Ready to analyze financial statements like a pro? Build practical skills with CFI’s Financial Analysis Fundamentals course and start turning numbers into real business insights.
How an Income Statement Connects to a Balance Sheet and Cash Flow Statement
To truly understand a company’s financial health, you need to examine how the income statement connects with the balance sheet and cash flow statement.
Balance Sheet
The balance sheet shows what a company owns, what it owes, and how it finances its operations at a specific point in time. It’s based on the core accounting equation:
Assets = Liabilities + Shareholders’ Equity
Assets: Resources the company owns (cash, inventory, equipment).
Liabilities: Obligations the company owes to others (loans, accounts payable).
Equity: The owners’ share of the business after liabilities are subtracted.
The net income from the income statement flows into the cash flow statement and impacts retained earnings on the balance sheet.
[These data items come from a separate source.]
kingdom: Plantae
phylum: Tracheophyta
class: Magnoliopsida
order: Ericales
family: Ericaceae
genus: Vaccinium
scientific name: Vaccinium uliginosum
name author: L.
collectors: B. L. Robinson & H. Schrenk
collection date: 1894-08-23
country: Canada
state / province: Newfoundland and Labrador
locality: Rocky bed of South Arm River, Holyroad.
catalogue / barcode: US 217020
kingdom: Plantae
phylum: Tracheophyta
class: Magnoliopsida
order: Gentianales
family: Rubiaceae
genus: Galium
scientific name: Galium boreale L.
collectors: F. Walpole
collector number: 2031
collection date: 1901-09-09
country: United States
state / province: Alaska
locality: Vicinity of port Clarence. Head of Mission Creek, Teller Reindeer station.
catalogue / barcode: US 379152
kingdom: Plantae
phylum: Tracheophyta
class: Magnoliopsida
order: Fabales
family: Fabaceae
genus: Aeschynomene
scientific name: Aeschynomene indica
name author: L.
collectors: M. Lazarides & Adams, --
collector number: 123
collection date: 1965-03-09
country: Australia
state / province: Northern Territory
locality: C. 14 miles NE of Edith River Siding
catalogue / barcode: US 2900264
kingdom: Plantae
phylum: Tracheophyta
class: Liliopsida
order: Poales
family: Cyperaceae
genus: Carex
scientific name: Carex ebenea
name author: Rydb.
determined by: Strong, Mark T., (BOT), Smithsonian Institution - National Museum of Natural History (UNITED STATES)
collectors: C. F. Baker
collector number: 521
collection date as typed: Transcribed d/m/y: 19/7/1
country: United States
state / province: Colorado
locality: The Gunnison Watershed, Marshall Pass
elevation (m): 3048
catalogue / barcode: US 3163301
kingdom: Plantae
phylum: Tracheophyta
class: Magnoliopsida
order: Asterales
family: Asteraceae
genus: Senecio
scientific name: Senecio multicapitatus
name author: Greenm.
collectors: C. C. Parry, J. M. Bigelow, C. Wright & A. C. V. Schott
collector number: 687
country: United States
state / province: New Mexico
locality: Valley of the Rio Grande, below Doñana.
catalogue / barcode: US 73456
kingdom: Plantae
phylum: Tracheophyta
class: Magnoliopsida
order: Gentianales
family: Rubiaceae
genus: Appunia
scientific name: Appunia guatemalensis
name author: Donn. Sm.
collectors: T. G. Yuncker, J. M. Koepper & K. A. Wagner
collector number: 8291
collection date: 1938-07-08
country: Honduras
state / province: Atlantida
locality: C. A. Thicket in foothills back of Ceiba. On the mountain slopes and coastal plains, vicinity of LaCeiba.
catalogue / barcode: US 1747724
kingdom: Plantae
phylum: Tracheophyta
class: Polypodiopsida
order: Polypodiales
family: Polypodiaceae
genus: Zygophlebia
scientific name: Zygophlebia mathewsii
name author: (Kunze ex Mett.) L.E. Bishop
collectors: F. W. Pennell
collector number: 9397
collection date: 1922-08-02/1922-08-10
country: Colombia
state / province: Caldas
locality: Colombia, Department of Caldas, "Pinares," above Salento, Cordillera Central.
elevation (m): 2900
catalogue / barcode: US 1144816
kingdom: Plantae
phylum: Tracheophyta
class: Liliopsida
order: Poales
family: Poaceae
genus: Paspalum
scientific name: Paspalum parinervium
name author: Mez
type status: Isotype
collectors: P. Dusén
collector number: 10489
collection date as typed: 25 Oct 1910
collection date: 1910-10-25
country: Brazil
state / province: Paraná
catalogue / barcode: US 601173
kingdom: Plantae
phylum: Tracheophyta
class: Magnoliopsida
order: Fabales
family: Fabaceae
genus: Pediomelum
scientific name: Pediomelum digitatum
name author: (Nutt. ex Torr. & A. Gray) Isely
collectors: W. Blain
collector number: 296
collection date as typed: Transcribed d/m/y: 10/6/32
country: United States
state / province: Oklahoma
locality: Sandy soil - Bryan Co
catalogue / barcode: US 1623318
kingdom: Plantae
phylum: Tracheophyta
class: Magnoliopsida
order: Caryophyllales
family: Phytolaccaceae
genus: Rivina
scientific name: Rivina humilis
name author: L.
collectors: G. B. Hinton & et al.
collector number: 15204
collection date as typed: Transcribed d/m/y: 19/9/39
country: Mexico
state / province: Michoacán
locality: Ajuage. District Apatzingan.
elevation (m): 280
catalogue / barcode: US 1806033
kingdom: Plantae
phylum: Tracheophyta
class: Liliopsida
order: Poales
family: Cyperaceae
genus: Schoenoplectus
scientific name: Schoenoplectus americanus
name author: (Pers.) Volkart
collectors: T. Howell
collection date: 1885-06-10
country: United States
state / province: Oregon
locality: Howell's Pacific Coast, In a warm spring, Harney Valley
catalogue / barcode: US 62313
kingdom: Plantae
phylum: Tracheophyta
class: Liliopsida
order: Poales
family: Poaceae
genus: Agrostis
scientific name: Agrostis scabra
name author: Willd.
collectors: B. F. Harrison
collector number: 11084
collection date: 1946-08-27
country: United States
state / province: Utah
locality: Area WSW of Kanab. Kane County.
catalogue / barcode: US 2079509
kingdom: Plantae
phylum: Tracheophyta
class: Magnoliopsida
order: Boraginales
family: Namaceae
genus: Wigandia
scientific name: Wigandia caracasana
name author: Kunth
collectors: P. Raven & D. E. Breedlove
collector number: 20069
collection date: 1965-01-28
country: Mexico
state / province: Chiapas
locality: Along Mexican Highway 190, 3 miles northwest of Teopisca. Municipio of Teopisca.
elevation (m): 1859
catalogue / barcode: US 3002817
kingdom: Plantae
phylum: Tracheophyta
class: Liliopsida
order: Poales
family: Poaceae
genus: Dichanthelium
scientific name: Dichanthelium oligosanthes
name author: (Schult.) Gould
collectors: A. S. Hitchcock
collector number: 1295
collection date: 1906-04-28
The cash flow statement explains the changes in the cash balance reported on the balance sheet.
The income statement, balance sheet, and cash flow statement each reveal a different side of a company’s finances. Together, they give you a complete view of business performance, risk, and financial strength.
P&L vs. Income Statement: Turn Knowledge into Practical Financial Skills
Whether you hear “P&L” or “income statement,” the meaning is the same: a profitability report that tells a company’s financial story. What matters most is knowing how to read it, spot key insights, and connect it to the balance sheet and cash flow statement for a full view of a company’s financial health.